* **EXPLORE THE MATERIAL**:
• A. In the passage about Mohammed Shata, to what post did the Senate clear his appointment in July 1999?
• B. Carry the passage about Mohammed Shata forward from its last sentence.

* **PROVIDED PASSAGE**:
—————
Mohammed Shata is a Nigerian politician who served in the Cabinet of President Olusegun Obasanjo between 1999 and 2003.

Obasanjo cabinet

In July 1999 the Senate cleared the appointment by President Olusegun Obasanjo of Shata as Minister of National Planning.

As Minister of State for Internal Affairs, in September 2000 Shata said that one-third of the 44,000 people awaiting trial in Nigeria were in jail. He said 9,707 prison service officers had been promoted to enhance productivity.
In October 2001 Shata said that Niger and Nigeria would soon launch joint border patrols along their borders to check trans-border crimes.
In November 2001 Shata said the government was planning to issue special identity cards to foreigners living in the country to improve security due to the 11 September attacks in the US.

As Minister of Internal Affairs, in January 2003 Shata blamed "mischief makers" for a report that immigration service officers were planning to go on strike.
The same month, he said preparations for launch of the national identity card system on 18 February were going on smoothly, with 10 billion naira in funding to pay subcontractors.
—————
* **RECORDED DATA**:
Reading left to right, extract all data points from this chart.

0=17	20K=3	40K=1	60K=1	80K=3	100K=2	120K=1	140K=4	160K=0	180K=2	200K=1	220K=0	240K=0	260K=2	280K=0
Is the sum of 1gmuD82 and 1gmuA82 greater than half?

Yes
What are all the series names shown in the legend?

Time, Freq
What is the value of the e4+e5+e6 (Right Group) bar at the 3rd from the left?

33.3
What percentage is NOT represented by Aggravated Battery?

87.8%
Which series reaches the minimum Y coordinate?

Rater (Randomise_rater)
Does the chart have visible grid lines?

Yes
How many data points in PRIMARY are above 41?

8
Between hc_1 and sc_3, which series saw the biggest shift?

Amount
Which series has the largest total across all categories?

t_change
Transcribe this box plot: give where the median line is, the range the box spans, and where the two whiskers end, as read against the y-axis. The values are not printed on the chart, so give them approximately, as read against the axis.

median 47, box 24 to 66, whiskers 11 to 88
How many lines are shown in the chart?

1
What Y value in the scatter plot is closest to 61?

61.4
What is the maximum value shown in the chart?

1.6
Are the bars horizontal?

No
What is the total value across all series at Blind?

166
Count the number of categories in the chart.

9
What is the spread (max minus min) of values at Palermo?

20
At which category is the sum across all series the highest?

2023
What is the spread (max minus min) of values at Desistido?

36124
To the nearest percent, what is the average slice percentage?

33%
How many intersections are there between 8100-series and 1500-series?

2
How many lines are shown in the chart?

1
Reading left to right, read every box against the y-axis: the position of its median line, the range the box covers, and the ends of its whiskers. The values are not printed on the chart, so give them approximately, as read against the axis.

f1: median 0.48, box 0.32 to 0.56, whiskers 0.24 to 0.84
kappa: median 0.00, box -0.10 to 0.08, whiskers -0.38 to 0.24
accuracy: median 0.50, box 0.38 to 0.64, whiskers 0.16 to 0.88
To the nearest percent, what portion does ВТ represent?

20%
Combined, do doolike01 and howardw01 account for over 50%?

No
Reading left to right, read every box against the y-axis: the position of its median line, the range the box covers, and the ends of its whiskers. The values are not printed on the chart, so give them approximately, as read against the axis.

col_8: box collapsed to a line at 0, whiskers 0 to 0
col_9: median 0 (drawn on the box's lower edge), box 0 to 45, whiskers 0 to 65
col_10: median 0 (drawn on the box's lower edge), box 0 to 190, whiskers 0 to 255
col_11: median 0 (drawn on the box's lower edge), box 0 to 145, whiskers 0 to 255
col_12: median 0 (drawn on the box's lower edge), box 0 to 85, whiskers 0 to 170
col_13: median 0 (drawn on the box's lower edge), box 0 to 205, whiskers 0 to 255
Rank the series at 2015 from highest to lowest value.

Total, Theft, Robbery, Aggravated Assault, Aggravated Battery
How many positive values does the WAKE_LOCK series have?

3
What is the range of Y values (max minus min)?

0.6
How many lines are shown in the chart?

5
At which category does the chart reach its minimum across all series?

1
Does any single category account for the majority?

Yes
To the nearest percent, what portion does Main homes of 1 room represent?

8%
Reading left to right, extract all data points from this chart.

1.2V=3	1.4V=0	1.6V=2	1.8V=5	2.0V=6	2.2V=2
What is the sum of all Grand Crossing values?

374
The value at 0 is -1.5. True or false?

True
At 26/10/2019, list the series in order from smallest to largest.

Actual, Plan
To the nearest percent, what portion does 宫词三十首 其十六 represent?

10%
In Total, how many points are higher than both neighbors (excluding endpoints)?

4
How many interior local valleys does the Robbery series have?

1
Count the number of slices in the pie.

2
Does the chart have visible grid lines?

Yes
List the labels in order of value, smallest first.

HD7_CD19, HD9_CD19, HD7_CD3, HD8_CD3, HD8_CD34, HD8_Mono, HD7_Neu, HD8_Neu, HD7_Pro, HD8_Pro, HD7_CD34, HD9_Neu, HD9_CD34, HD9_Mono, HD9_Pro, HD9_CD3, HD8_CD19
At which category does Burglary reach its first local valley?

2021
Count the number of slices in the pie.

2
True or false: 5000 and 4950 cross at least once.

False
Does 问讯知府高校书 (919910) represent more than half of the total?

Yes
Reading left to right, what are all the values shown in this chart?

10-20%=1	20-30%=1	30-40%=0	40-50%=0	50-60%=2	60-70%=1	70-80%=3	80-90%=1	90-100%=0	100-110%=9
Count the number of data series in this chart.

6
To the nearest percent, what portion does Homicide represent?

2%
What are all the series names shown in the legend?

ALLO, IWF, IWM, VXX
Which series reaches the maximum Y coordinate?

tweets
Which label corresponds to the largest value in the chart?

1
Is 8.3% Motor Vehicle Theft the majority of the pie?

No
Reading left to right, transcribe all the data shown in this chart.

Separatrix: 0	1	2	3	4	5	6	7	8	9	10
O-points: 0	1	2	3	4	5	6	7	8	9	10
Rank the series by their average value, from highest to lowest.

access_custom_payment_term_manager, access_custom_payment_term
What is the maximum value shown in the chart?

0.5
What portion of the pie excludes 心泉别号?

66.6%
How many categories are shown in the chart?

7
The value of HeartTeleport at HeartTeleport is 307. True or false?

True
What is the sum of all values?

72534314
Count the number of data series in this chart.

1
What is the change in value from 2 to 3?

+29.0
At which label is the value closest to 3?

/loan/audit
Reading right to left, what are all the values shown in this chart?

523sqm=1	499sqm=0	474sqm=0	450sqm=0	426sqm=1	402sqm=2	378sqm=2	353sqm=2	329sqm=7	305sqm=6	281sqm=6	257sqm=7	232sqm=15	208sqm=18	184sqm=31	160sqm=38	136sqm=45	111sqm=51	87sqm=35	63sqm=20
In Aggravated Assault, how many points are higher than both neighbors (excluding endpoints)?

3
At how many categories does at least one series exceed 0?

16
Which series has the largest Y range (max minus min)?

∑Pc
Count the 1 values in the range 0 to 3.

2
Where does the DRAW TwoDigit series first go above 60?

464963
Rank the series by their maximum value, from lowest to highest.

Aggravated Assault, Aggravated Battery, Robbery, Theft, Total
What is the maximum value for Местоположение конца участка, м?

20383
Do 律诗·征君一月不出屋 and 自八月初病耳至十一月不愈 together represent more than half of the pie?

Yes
—————
* **TASK RESULTS**:
• A. Minister of National Planning

• B.
In May 2003 Shata announced that Nigeria's population was between 160 and 170 million, rather than the projected 120 million, based on matching voter registration and ID card registration numbers.
Dr Mohammed Shata is the Pro-Chancellor Federal University of Technology Akure, Ondo State, Nigeria.

Later career

After he had left office Shata, his predecessor as Internal Affairs Minister Sunday Afolabi and former Labour Minister Hussaini Akwanga were arraigned for alleged corruption related to the National Identity Card plan. They were granted bail in December 2003.
The first National Secretary of the People's Democratic Party (PDP), former Governor of Enugu State, Okwesilieze Nwodo and the Permanent Secretary of the Ministry of Internal Affairs were also granted bail.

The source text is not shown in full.